What was the OG of the wine? How much wine do you have?
 
OG was 1.097 and remaining quantity is about 5 gallons.
Good point about oxygen. As long as I am steadily adding wine to a very active starter then the yeast will be in aerobic phase and need oxygen. And there should be at least a minimal amount of CO2 steadily produced as I continue additions (although presumably not much given the relatively low gravity and high alcohol environment).
Thanks for the help!
 
How are you measuring the current brix? Hydrometer or refractometer? If you're using a refractometer, note the alcohol skews the reading. If hydrometer, what is the reading?
 
Hydrometer - 1.006. Despite only being about 10 gravity pts off target, it is overly sweet. When I first tasted it I would have guessed the gravity were much higher. I also appreciate that it seems like a lot of effort to knock of 10 gravity points but for me it is the difference between enjoying it and tolerating it.
 
I'm sensitive to sugar and consider 1.006 to be fairly sweeet.

You may be able to simplify the restart process. I use an overnight starter (detailed here), and I can typically smell fermentation in about 6 hours, and have visible fermentation by the following morning.

Your wine is at 75 F, which is good (I ferment between 62 and 70, depending on the current temperature in my cellar), and you're using a Champagne yeast, which has high alcohol tolerance. I don't know if the Red Star version is as robust as Lalvin EC-1118, but I expect it's probably close.

I'd create the starter (as the post indicates, water at ~95 F) and put it next to the must. The starter will cool down to the temperature of the must, so there will be no temperature shock.

Twenty-four hours later, put the wine back into a primary fermenter, swirl the starter to mix, and carefully pour the starter down the inside of the fermenter so it spreads as little as feasible. Put a towel over it and leave it for 24 hours before stirring.

Currently I have four 144 lb batches in progress. I inoculated at 4PM yesterday and could smell fermentation by 8PM. I punched down at noon today (20 hours later), and all containers are fermenting -- 3 of the 4 have high-n-tight caps, the 4th is a bit behind the others. I'm using Avante in two and RC-212 in the other two.

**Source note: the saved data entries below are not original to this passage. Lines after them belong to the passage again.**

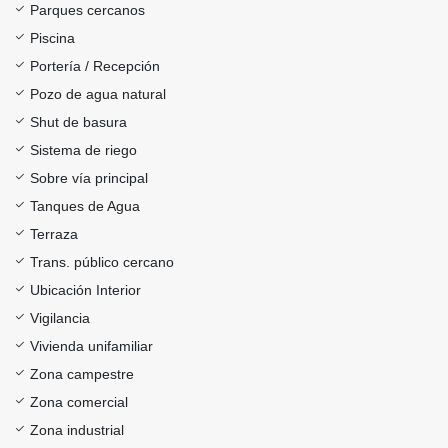
Parques cercanos
Piscina
Portería / Recepción
Pozo de agua natural
Shut de basura
Sistema de riego
Sobre vía principal
Tanques de Agua
Terraza
Trans. público cercano
Ubicación Interior
Vigilancia
Vivienda unifamiliar
Zona campestre
Zona comercial
Zona industrial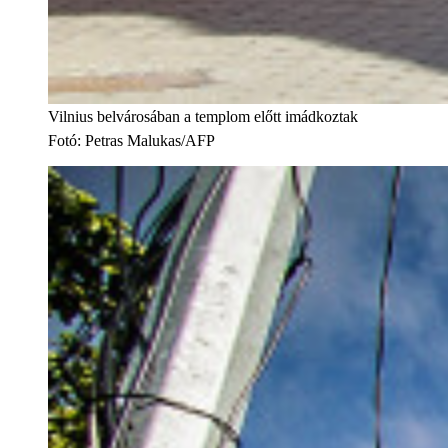
Vilnius belvárosában a templom előtt imádkoztak
Fotó
:
Petras Malukas/AFP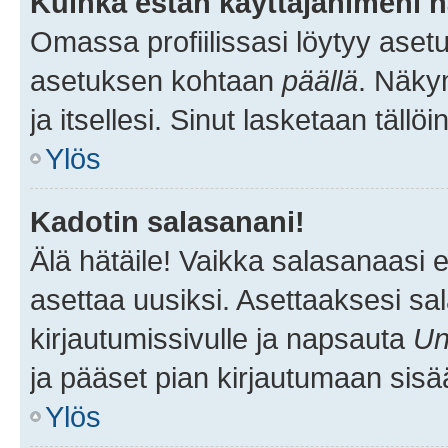
Kuinka estän käyttäjänimeni n
Omassa profiilissasi löytyy aset
asetuksen kohtaan
päällä
. Näkym
ja itsellesi. Sinut lasketaan tällö
Ylös
Kadotin salasanani!
Älä hätäile! Vaikka salasanaasi 
asettaa uusiksi. Asettaaksesi s
kirjautumissivulle ja napsauta
Un
ja pääset pian kirjautumaan sisä
Ylös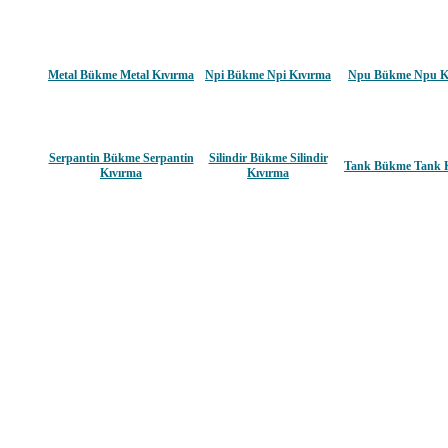
Metal Bükme Metal Kıvırma
Npi Bükme Npi Kıvırma
Npu Bükme Npu K
Serpantin Bükme Serpantin
Silindir Bükme Silindir
Tank Bükme Tank 
Kıvırma
Kıvırma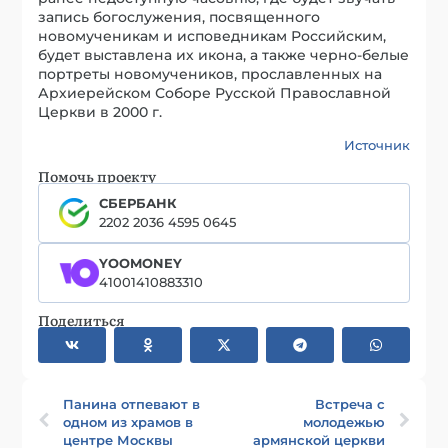
запись богослужения, посвященного
новомученикам и исповедникам Российским,
будет выставлена их икона, а также черно-белые
портреты новомучеников, прославленных на
Архиерейском Соборе Русской Православной
Церкви в 2000 г.
Источник
Помочь проекту
СБЕРБАНК
2202 2036 4595 0645
YOOMONEY
41001410883310
Поделиться
Панина отпевают в
Встреча с
одном из храмов в
молодежью
центре Москвы
армянской церкви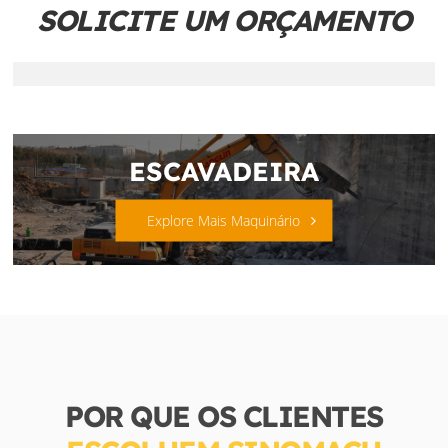
SOLICITE UM ORÇAMENTO
ESCAVADEIRA
Explore Mais Maquinário
POR QUE OS CLIENTES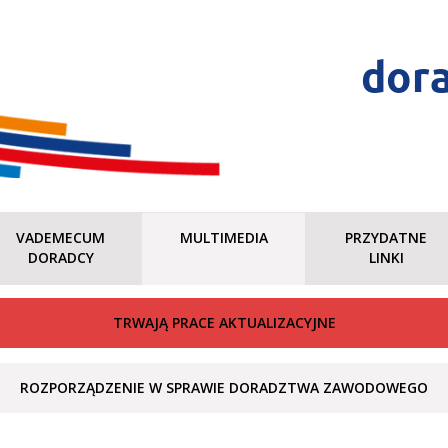
dor
VADEMECUM
MULTIMEDIA
PRZYDATNE
DORADCY
LINKI
TRWAJĄ PRACE AKTUALIZACYJNE
ROZPORZĄDZENIE W SPRAWIE DORADZTWA ZAWODOWEGO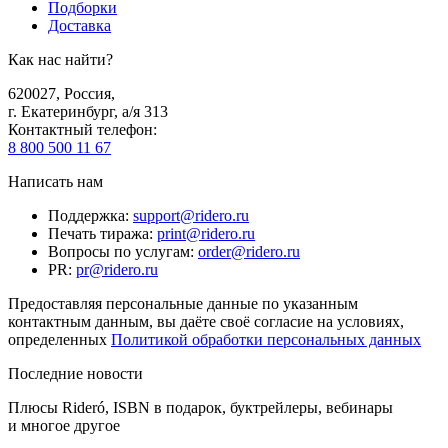
Подборки
Доставка
Как нас найти?
620027
,
Россия
,
г. Екатеринбург, а/я 313
Контактный телефон
:
8 800 500 11 67
Написать нам
Поддержка
:
support@ridero.ru
Печать тиража
:
print@ridero.ru
Вопросы по услугам
:
order@ridero.ru
PR
:
pr@ridero.ru
Предоставляя персональные данные по указанным
контактным данным, вы даёте своё согласие на условиях,
определенных
Политикой обработки персональных данных
Последние новости
Плюсы Rideró, ISBN в подарок, буктрейлеры, вебинары
и многое другое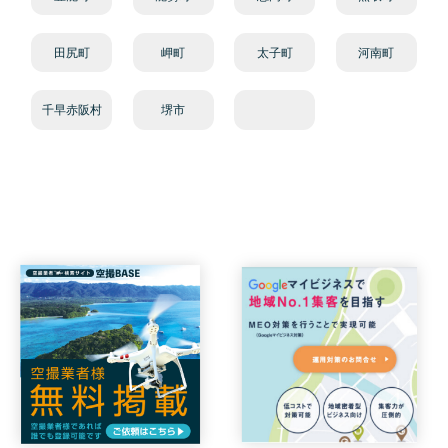
田尻町
岬町
太子町
河南町
千早赤阪村
堺市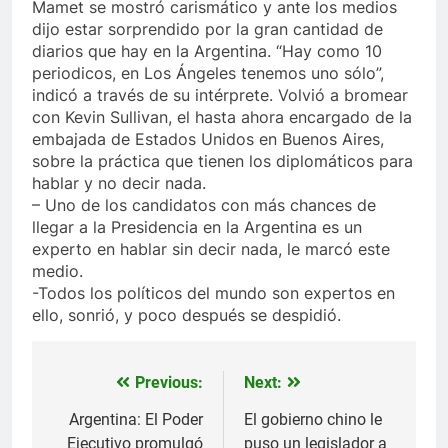
Mamet se mostró carismático y ante los medios
dijo estar sorprendido por la gran cantidad de
diarios que hay en la Argentina. “Hay como 10
periodicos, en Los Ángeles tenemos uno sólo”,
indicó a través de su intérprete. Volvió a bromear
con Kevin Sullivan, el hasta ahora encargado de la
embajada de Estados Unidos en Buenos Aires,
sobre la práctica que tienen los diplomáticos para
hablar y no decir nada.
– Uno de los candidatos con más chances de
llegar a la Presidencia en la Argentina es un
experto en hablar sin decir nada, le marcó este
medio.
-Todos los políticos del mundo son expertos en
ello, sonrió, y poco después se despidió.
Previous:
Next:
Navegación
de
Argentina: El Poder
El gobierno chino le
Ejecutivo promulgó
puso un legislador a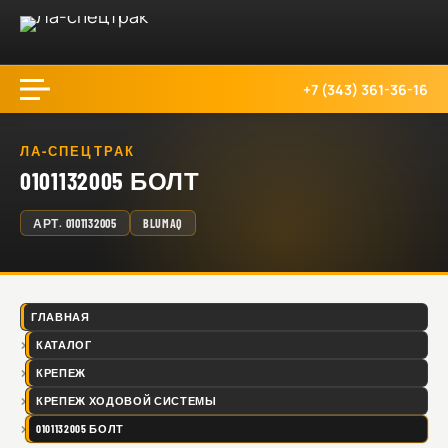
+7 (343) 361-36-16
ЛА-СПЕЦТРАК
0101132005 БОЛТ
АРТ.
0101132005
BLUMAQ
ГЛАВНАЯ
КАТАЛОГ
КРЕПЕЖ
КРЕПЕЖ ХОДОВОЙ СИСТЕМЫ
0101132005 БОЛТ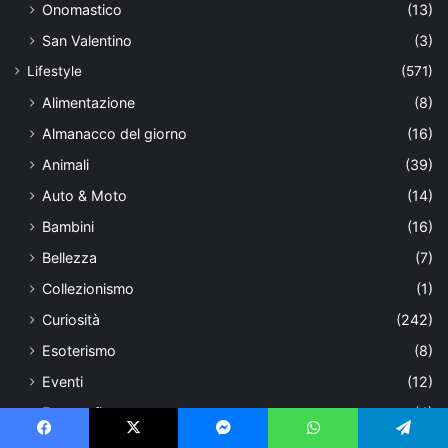
Onomastico
(13)
San Valentino
(3)
Lifestyle
(571)
Alimentazione
(8)
Almanacco del giorno
(16)
Animali
(39)
Auto & Moto
(14)
Bambini
(16)
Bellezza
(7)
Collezionismo
(1)
Curiosità
(242)
Esoterismo
(8)
Eventi
(12)
Fotografia
(4)
Guide
(21)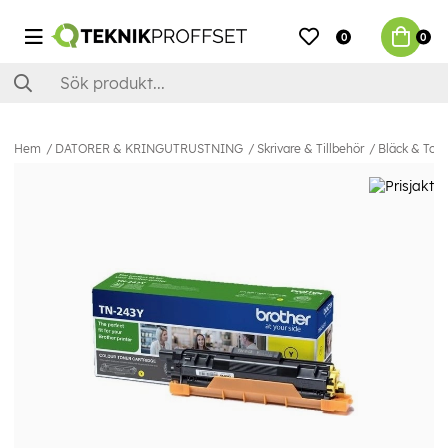
0
0
Hem
DATORER & KRINGUTRUSTNING
Skrivare & Tillbehör
Bläck & Ton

Given the quick start I get with the starter as described, I question the real value of making a more complicated starter. Warm water, nutrient, sugar, and yeast get the yeast reproducing quickly, producing a large colony, and keeping the starter in a tighter area helps the yeast acclimate to the must. YMMV.
 
I appreciate the helpful advice. Perhaps a standard yeast starter will be sufficiently vigorous to reactivate the fermentation process.
I am curious about the possible efficacy of gradual introduction of the stuck wine to the starter, the premise being that a slightly diluted wine at first helps the yeast to acclimate easier to the high alcohol environment. Maybe the daily additions is overkill, but what about an initial addition of say a quart of stuck wine and then a day later (assuming fermentation remains visibly vigorous) add the remaining 4.5 gallons of stuck wine.
 
normally it is suggested to add one cup of stuck wine to the starter. once fermenting then add two cups, once fermenting add 4 cups, continue in this matter doubling the volume of stuck wine added to the fermenting wine each time fermentation restarts
 
Thanks - gradual addition was my original thinking. Glad to hear that others have found it effective.
 
@salcoco's advice is good advice. With a 1 cup starter, you're diluting the wine by half and letting it rock. Once you have evidence of fermentation you're increasing the concentration of the wine, but the yeast colony is that much larger. This is proven to work.

I suggest getting the starter going first -- the more ideal (for the yeast) environment of warmer, nutrient, and sugar without alcohol and acid will produce a larger initial colony. Let that perk for 24 hours, then proceed.